Mickey Dugan was born on February 17, 1895, on the wrong side of the tracks. A wise-cracking street urchin with a “sunny disposition”, Mickey was the kind of street kid you’d find in New York’s turn-of-the-century slums, maybe hawking newspapers. “Extra, Extra, read all about it!”
With his head shaved as if recently ridden of lice, Mickey was one of thousands of homeless street urchins roaming the back lots and tenements of the city, not as much an individual as an archetype. Mickey Dugan was a cartoon character, the child of artist and “Buster Brown” creator, Richard Outcault.
Outcault’s “Hogan’s Alley” strip, one of the first regular Sunday newspaper cartoons in the country, became colorized in May of 1895. For the first time, Mickey Dugan’s oversized, hand-me-down nightshirt was depicted in yellow. Soon, the character was simply known as “the Yellow kid”.
Outcault worked for Joseph Pulitzer in those days, owner of the New York World Newspaper. Archrival William Randolph Hearst hired the cartoonist away to work for Pulitzer’s cross-town competitor Journal American, but the pair soon learned that there was no copyright protection on the Yellow kid. Soon, the character was simultaneously appearing in competing newspaper strips, where he would remain for over a year.
We hear a lot today about “fake news”, but that’s nothing new. Circulation wars were white hot in those days, competing newspapers using anything possible to get an edge. Real-life street urchins hawked lurid headlines, heavy on scandal-mongering and light on verifiable fact. Whatever it took, to increase circulation.
The Yellow kid character had died away by 1898, but he lived on in a way, in the style of newspaper reporting which came to be called “yellow journalism”.
After two wars for independence from Spain, the Caribbean island of Cuba found its economy increasingly intertwined with that of the United States. From the Spanish perspective, Cuba was more of a province than a colony. They were not about to relinquish a foot of territory. When the Cuban Rebellion of 1895 broke out, Spanish colonial administrator don Valeriano Weyler’s brutal repressions killed thousands in Cuban concentration camps.
In America, some saw parallels between the “Cuba Libre” movement, and the United States’ own revolution of a hundred-odd years earlier. Fearing the economic repercussions of a drawn out conflict, shipping and other business interests put pressure on President McKinley to intervene. Meanwhile, the yellow papers kept the issue front page, whipping up popular fury with tales of the noble Cuban revolutionary and the barbaric Spaniard. There were even tales of American women being publicly strip searched, by Spanish authorities.
The armored cruiser USS Maine left Key West headed for Cuba in January 1898, to protect US interests and to emphasize the need for a quick resolution to the conflict. Anchored in Havana Harbor on February 15, a massive explosion of unknown origin rocked the Maine, sinking the cruiser within minutes and killing 268 of the 355 Americans on board.

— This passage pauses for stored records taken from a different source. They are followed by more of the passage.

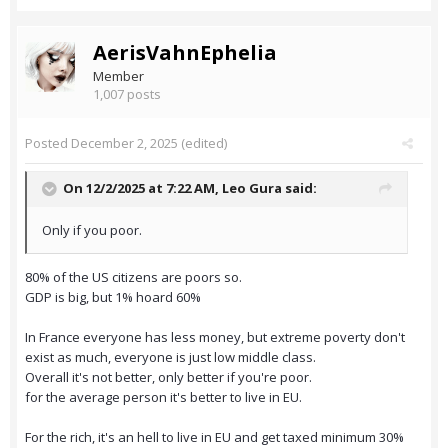
AerisVahnEphelia
Member
1,007 posts
Posted
December 2, 2025
(edited)
On 12/2/2025 at 7:22 AM,
Leo Gura
said:
Only if you poor.
80% of the US citizens are poors so.
GDP is big, but 1% hoard 60%
In France everyone has less money, but extreme poverty don't
exist as much, everyone is just low middle class.
Overall it's not better, only better if you're poor.
for the average person it's better to live in EU.
For the rich, it's an hell to live in EU and get taxed minimum 30%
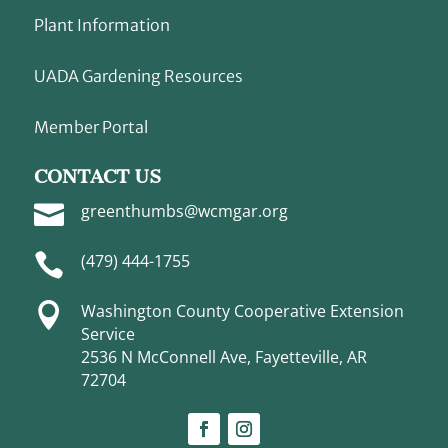
Plant Information
UADA Gardening Resources
Member Portal
CONTACT US

greenthumbs@wcmgar.org

(479) 444-1755

Washington County Cooperative Extension
Service
2536 N McConnell Ave, Fayetteville, AR
72704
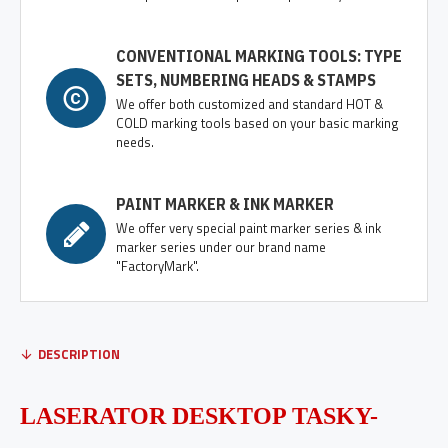
CONVENTIONAL MARKING TOOLS: TYPE
SETS, NUMBERING HEADS & STAMPS
We offer both customized and standard HOT &
COLD marking tools based on your basic marking
needs.
PAINT MARKER & INK MARKER
We offer very special paint marker series & ink
marker series under our brand name
"FactoryMark".
DESCRIPTION
LASERATOR
DESKTOP TASKY-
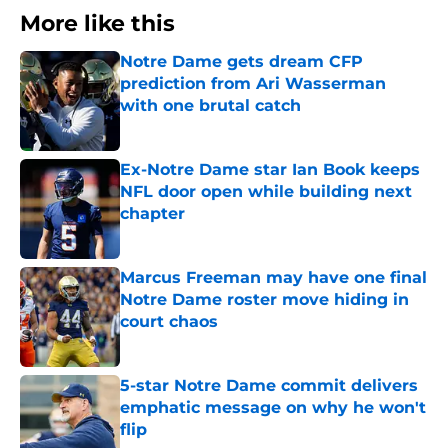
More like this
Notre Dame gets dream CFP
prediction from Ari Wasserman
with one brutal catch
Published by on Invalid Date
Ex-Notre Dame star Ian Book keeps
NFL door open while building next
chapter
Published by on Invalid Date
Marcus Freeman may have one final
Notre Dame roster move hiding in
court chaos
Published by on Invalid Date
5-star Notre Dame commit delivers
emphatic message on why he won't
flip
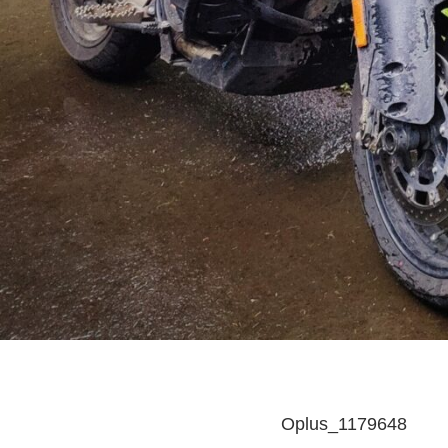
Oplus_1179648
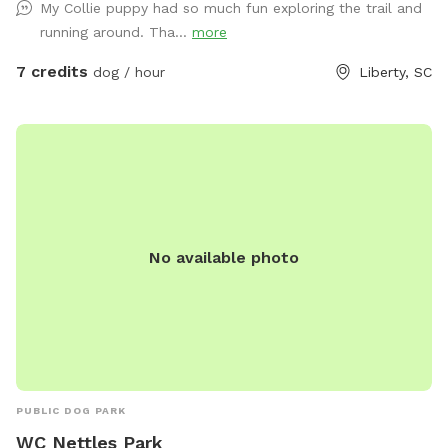
My Collie puppy had so much fun exploring the trail and
running around. Tha...
more
7 credits
dog / hour
Liberty, SC
No available photo
PUBLIC DOG PARK
WC Nettles Park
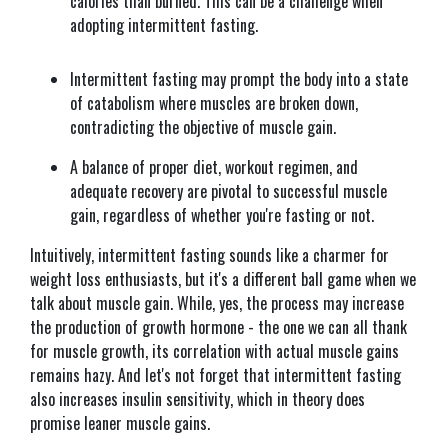
calories than burned. This can be a challenge when
adopting intermittent fasting.
Intermittent fasting may prompt the body into a state
of catabolism where muscles are broken down,
contradicting the objective of muscle gain.
A balance of proper diet, workout regimen, and
adequate recovery are pivotal to successful muscle
gain, regardless of whether you're fasting or not.
Intuitively, intermittent fasting sounds like a charmer for
weight loss enthusiasts, but it's a different ball game when we
talk about muscle gain. While, yes, the process may increase
the production of growth hormone - the one we can all thank
for muscle growth, its correlation with actual muscle gains
remains hazy. And let's not forget that intermittent fasting
also increases insulin sensitivity, which in theory does
promise leaner muscle gains.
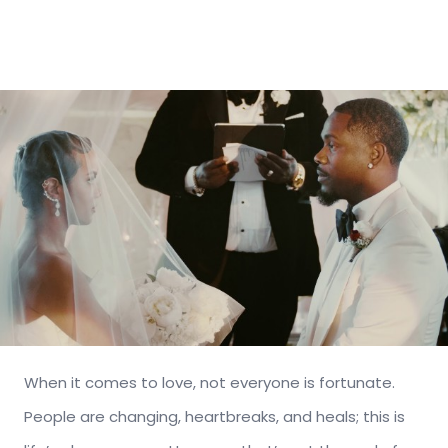
When it comes to love, not everyone is fortunate.
People are changing, heartbreaks, and heals; this is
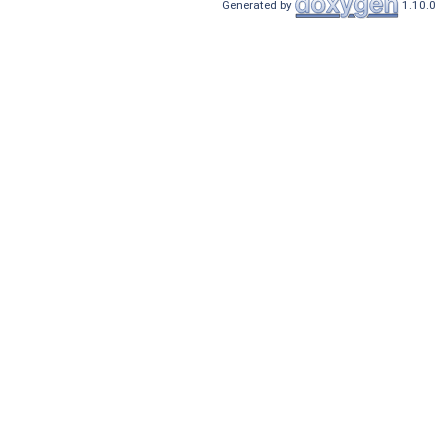
Generated by
1.10.0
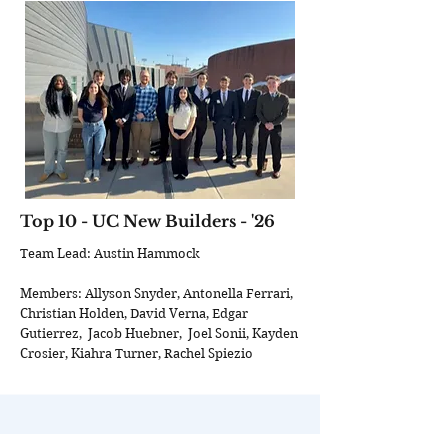
Top 10 - UC New Builders - '26
Team Lead: Austin Hammock
Members: Allyson Snyder, Antonella Ferrari,
Christian Holden, David Verna, Edgar
Gutierrez, Jacob Huebner, Joel Sonii, Kayden
Crosier, Kiahra Turner, Rachel Spiezio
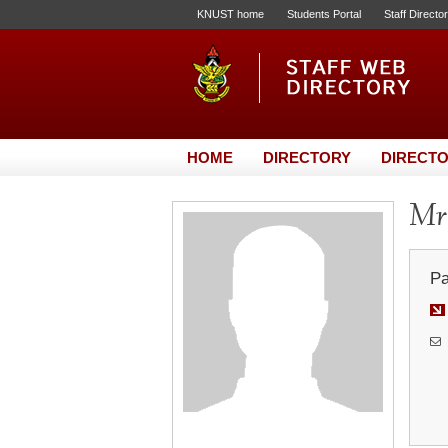
KNUST home
Students Portal
Staff Directo
HOME
DIRECTORY
DIRECTO
Mr.
Pa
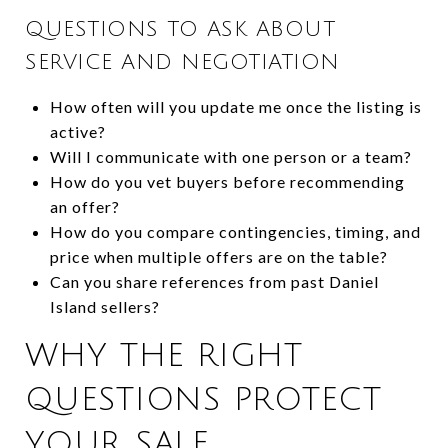
QUESTIONS TO ASK ABOUT
SERVICE AND NEGOTIATION
How often will you update me once the listing is
active?
Will I communicate with one person or a team?
How do you vet buyers before recommending
an offer?
How do you compare contingencies, timing, and
price when multiple offers are on the table?
Can you share references from past Daniel
Island sellers?
WHY THE RIGHT
QUESTIONS PROTECT
YOUR SALE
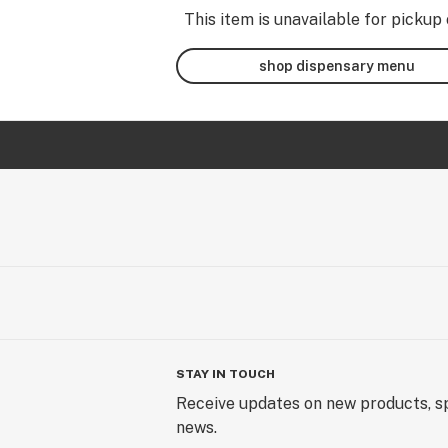
This item is unavailable for pickup 
shop dispensary menu
STAY IN TOUCH
Receive updates on new products, sp
news.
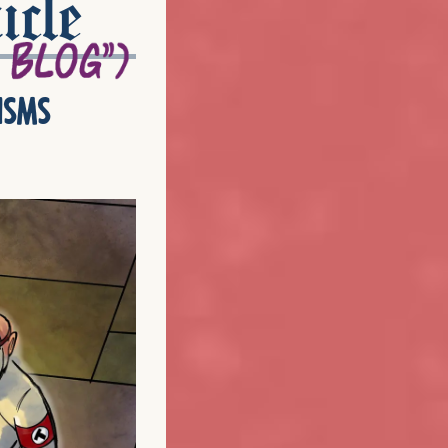
icle
isms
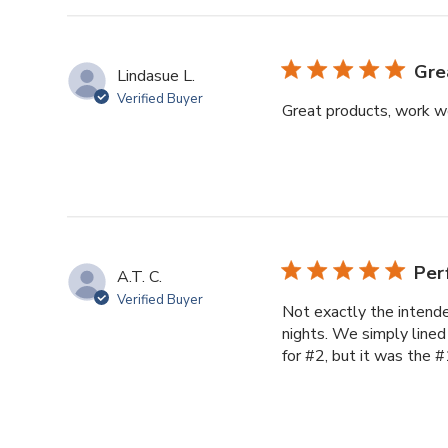
Gre
Lindasue L.
Verified Buyer
Great products, work w
Per
A.T. C.
Verified Buyer
Not exactly the intende
nights. We simply lined
for #2, but it was the #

The McKinley administration urged calm. Conditions in Cuba were bad enough, without front page headlines like “Spanish Murderers” and “Remember the Maine”, accompanied by sensationalized accounts of Spanish brutality. War became all but inevitable when US Navy findings were released that March, stating that the sinking had resulted from an external explosion.

The Spanish-American War began the following month, directly resulting in the Philippine-American war.
There is a story, that illustrator Frederic Remington said there was no war brewing in Cuba. Hearst is supposed to have replied. “You furnish the pictures and I’ll furnish the war.” The story may be apocryphal. Newspapers then couldn’t tell us what to think any more than today, but the media certainly controlled what the public thought ABOUT. For two years, Hearst and Pulitzer had clamored for war with Spain. Both were happy to take credit, when war came. Beside that, it was good for circulation. A week after the Spanish-American War began that April, Hearst’s American Journal ran the headline “How do you like the Journal’s war?” Front page. Above the fold.
It’s been said that you should never pick a fight with a guy who buys ink by the barrel. I disagree. I have broken that dictum myself and recommend the practice to anyone so inclined. For all the Wizard of Oz antics of the print and electronic media, there remains only the one man behind the curtain.
President Reagan once said of the Soviet Union, “doveryai no proveryai” (trust, but verify). He might have said the same of an information industry whose business model it is, to rent an audience to a sponsor.
In 1976, a team of American naval investigators concluded that the explosion aboard the USS Maine was likely caused by a fire which ignited ammunition stockpiles, not by Spanish mine or act of sabotage.
Concerning what to say to the families of the 20,603 dead, wounded and missing from the Spanish-American war, the newspapers were and remain, silent.